======== Records provided ========
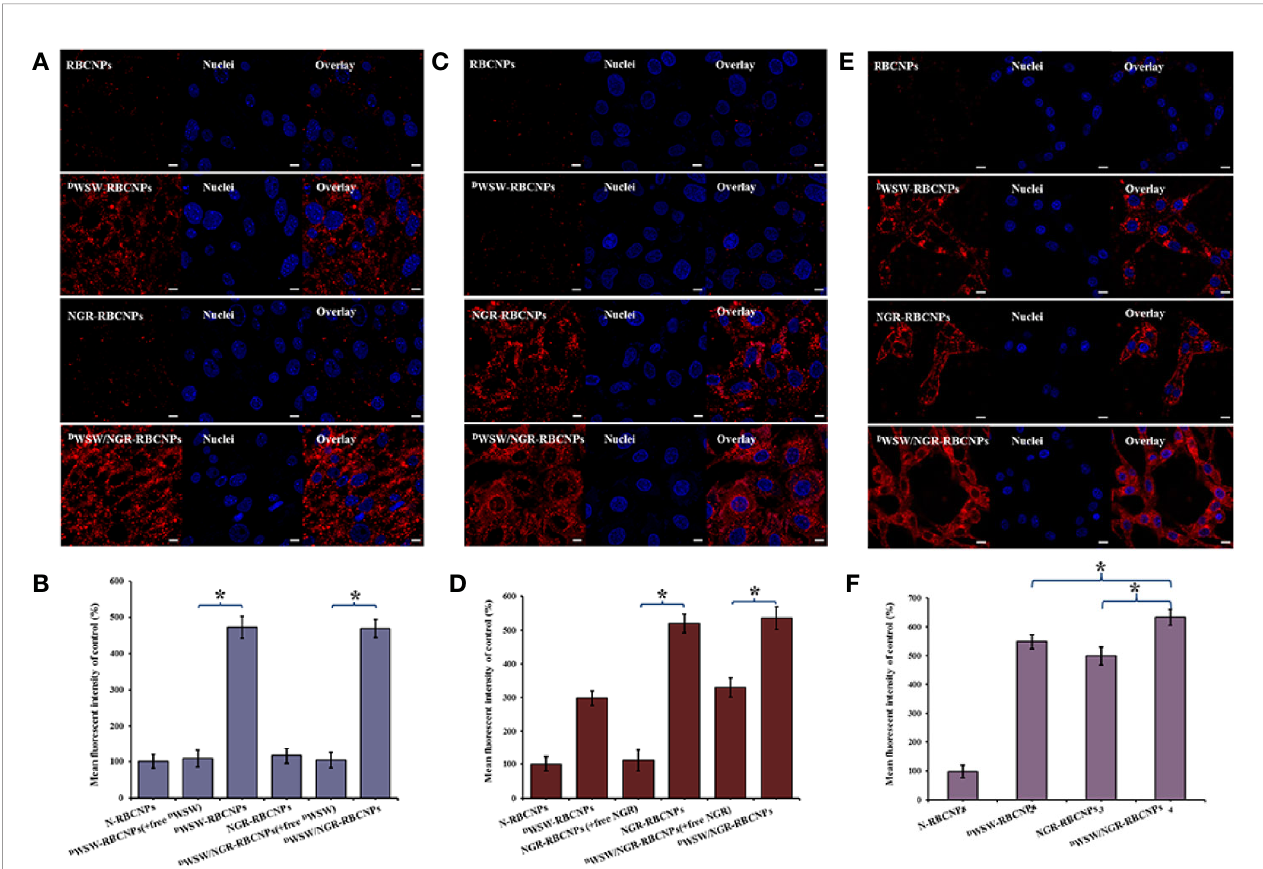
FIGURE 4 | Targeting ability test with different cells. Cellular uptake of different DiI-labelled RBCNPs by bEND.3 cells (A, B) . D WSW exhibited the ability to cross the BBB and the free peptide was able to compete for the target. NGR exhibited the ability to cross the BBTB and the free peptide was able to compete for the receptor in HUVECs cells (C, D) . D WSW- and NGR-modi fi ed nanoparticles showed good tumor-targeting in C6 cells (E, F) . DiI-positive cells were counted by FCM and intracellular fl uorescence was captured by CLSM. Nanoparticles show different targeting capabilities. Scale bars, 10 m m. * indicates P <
========
======== Records provided ========
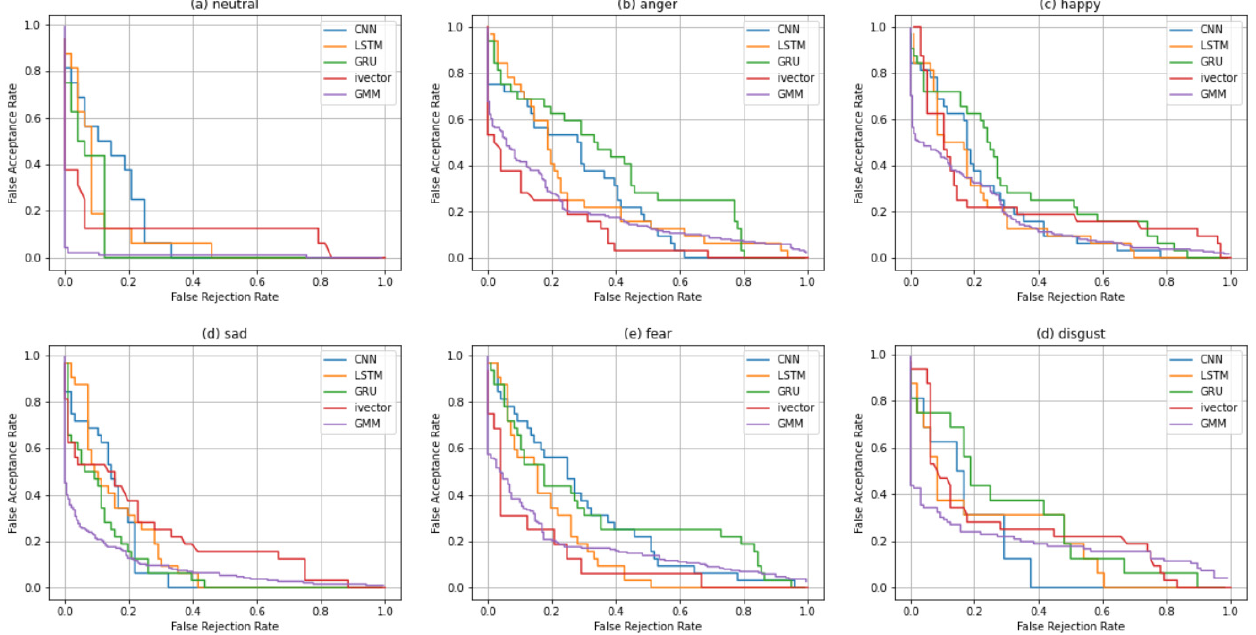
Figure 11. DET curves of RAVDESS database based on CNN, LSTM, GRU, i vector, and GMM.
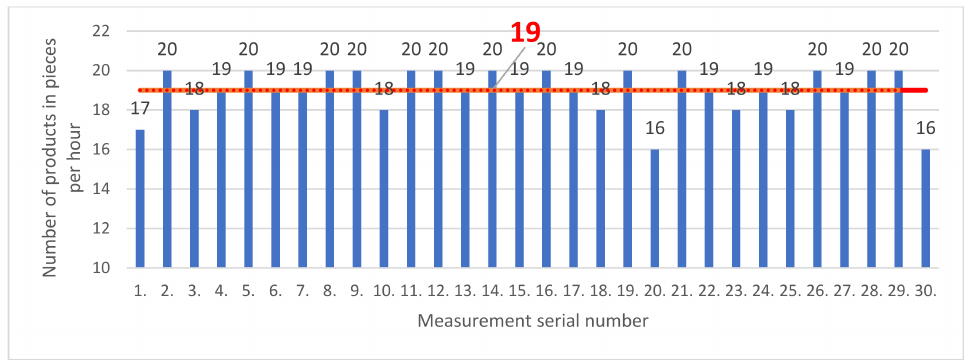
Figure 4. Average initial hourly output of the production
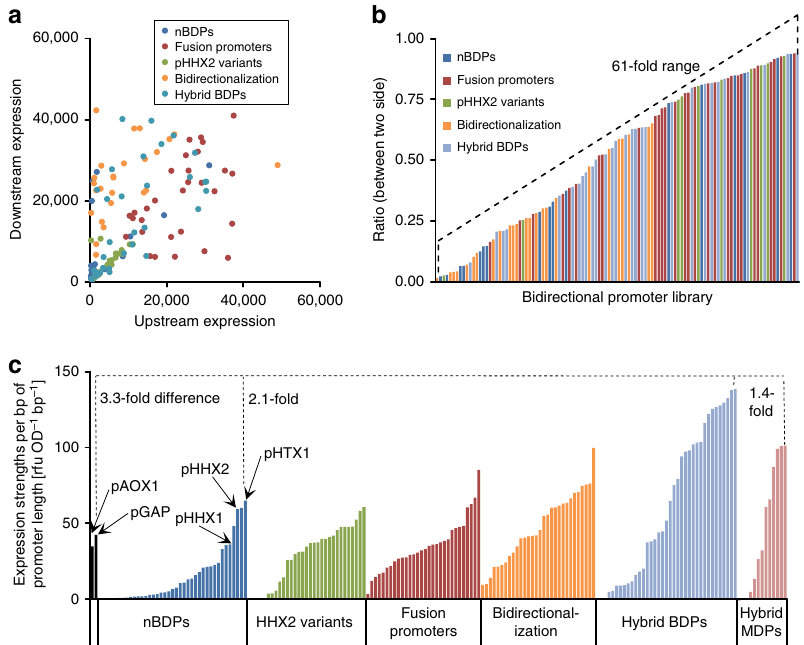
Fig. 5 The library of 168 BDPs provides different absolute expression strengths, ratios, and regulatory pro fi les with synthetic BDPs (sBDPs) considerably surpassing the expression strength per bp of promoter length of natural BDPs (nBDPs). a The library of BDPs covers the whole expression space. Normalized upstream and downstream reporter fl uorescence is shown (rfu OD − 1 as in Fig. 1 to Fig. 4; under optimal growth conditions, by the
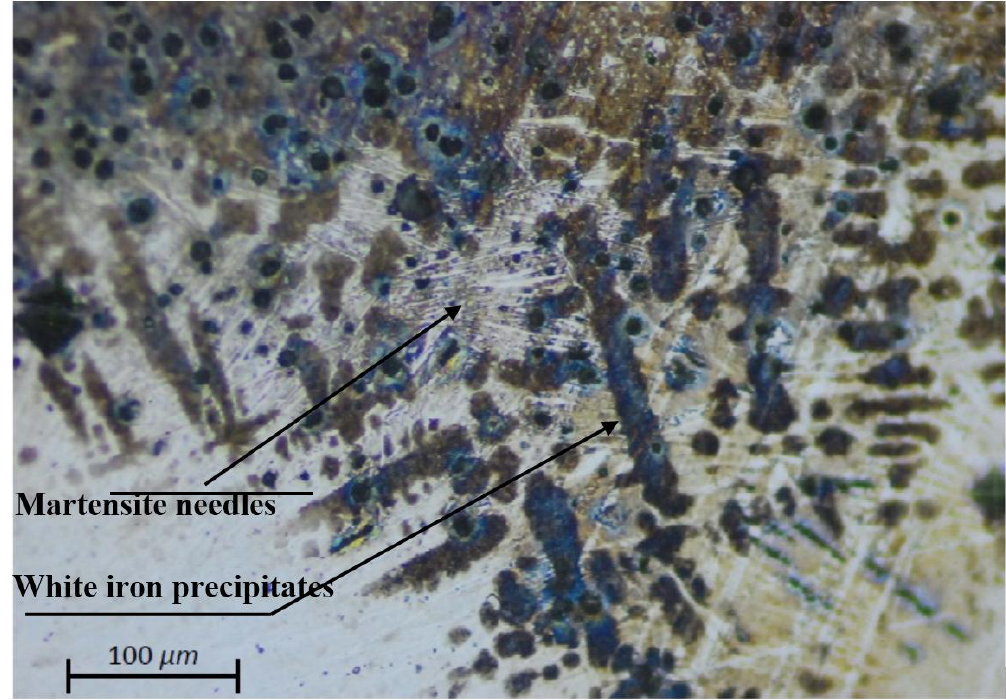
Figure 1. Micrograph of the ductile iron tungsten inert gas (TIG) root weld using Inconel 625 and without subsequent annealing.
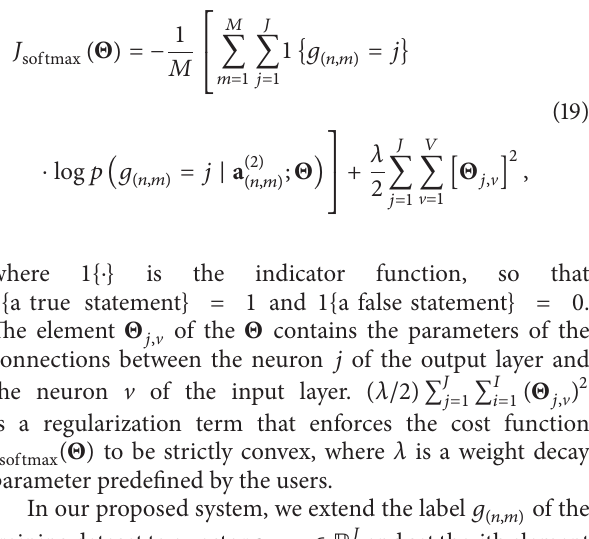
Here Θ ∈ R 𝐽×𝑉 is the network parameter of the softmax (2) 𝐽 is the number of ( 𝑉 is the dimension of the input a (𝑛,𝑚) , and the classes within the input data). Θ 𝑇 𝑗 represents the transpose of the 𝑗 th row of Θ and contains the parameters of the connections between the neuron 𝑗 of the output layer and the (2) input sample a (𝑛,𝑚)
========
■ What is required
Within the data above, pick out all lines holding the word "output".

■ Solution to the problem
Figure 4. Average initial hourly output of the production
Here Θ ∈ R 𝐽×𝑉 is the network parameter of the softmax (2) 𝐽 is the number of ( 𝑉 is the dimension of the input a (𝑛,𝑚) , and the classes within the input data). Θ 𝑇 𝑗 represents the transpose of the 𝑗 th row of Θ and contains the parameters of the connections between the neuron 𝑗 of the output layer and the (2) input sample a (𝑛,𝑚)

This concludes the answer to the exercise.